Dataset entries
----

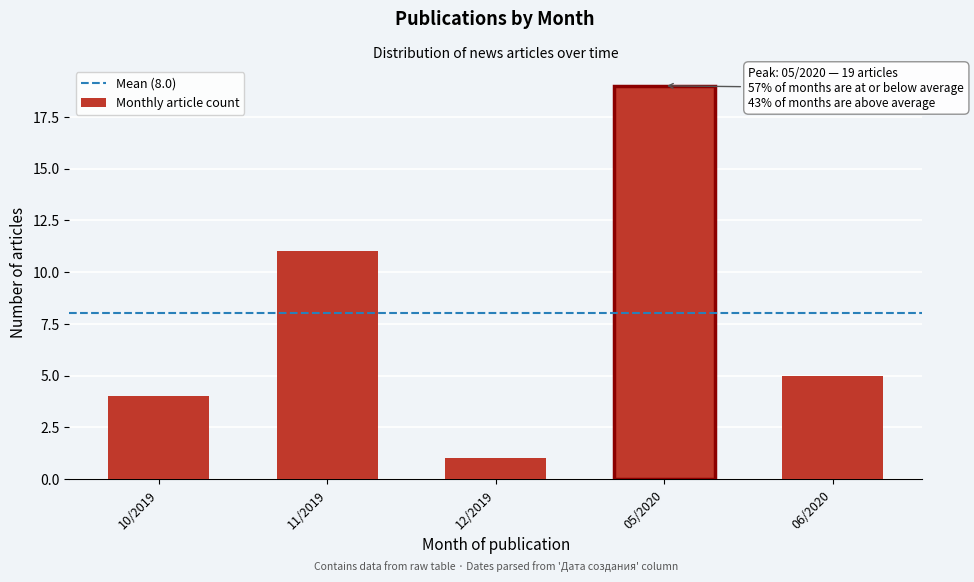

Reading left to right, transcribe all the data shown in this chart.

10/2019=4	11/2019=11	12/2019=1	05/2020=19	06/2020=5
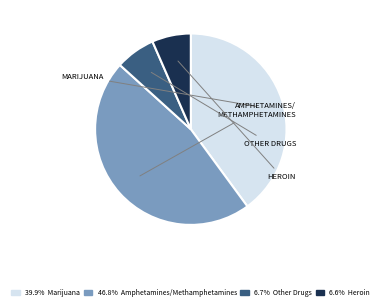

Count the number of slices in the pie.

4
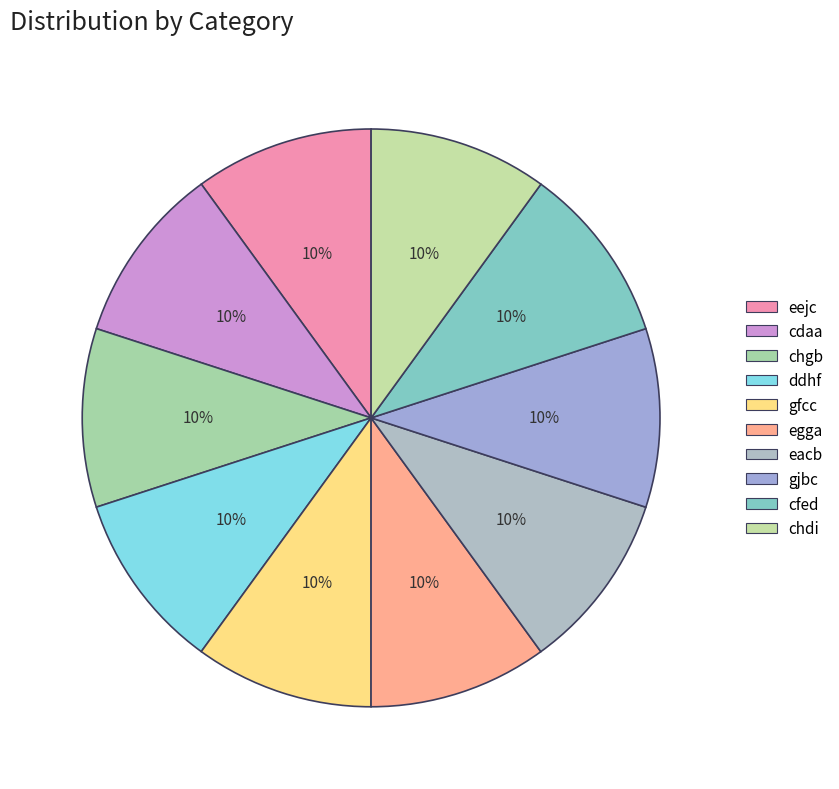

How many segments does this pie chart have?

10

----

### EXERCISE AIM
Show each line of the records that contains the string "chart". Case counts.

### REPLY
Reading left to right, transcribe all the data shown in this chart.
How many segments does this pie chart have?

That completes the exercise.